Un acucioso lector del artículo anterior sobre la migración, me ha hecho una pregunta inquietante: Si el ser humano es una especie migratoria, ¿cómo es a la vez una especie territorial, que arrebata y retiene espacios por la fuerza? Eso parece una contradicción, dice el lector; y hundiendo más el bisturí, agrega que, en tal caso, no habría nunca paz posible para la humanidad.

Confieso que el artículo evadió la contradicción entre migración y territorialidad. Ambas se juntan en el punto más tenebroso del ser humano. Y cierto es que, admitida la evasión, la conclusión del lector es inevitable. El problema no es de forma, sino de esencia. La migración se valida con la posesión irreductible y violenta del territorio adquirido.

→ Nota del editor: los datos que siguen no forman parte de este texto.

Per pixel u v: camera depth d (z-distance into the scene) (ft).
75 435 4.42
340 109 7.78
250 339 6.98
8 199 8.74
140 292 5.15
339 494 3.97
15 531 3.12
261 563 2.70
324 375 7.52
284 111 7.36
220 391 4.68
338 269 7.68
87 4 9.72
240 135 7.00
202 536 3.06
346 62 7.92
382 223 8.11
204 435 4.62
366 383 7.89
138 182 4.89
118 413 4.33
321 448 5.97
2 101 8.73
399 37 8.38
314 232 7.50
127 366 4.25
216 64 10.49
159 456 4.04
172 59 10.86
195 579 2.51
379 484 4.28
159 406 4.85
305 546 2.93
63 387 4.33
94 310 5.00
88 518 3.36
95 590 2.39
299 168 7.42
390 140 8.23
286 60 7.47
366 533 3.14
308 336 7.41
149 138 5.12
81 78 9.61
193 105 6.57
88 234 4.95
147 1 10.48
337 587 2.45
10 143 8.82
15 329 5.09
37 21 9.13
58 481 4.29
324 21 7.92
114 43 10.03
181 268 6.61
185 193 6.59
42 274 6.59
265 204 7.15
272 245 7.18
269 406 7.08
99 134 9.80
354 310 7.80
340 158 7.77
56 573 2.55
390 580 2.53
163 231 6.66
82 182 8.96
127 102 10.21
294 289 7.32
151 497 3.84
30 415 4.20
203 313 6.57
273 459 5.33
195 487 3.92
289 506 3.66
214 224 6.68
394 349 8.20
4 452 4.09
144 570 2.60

La población, siempre creciente, demanda más migración para asegurar más recursos. El carácter excluyente, expansivo y agresivo de la posesión, legitimó la violencia y la guerra, más vitoreadas que las ciencias y las artes.

Durante millares de años la migración cruzó etnias, fecundó culturas, aproximó religiones, asimiló costumbres, integró economías. Fue y es la gran polinizadora de la humanidad. Ahora el homo sapiens pretende colonizar el espacio exterior. Pero emprende su más grandiosa migración sin resolver antes su contradicción evolutiva, que ha desgarrado a la humanidad durante 10 mil años de locura homicida.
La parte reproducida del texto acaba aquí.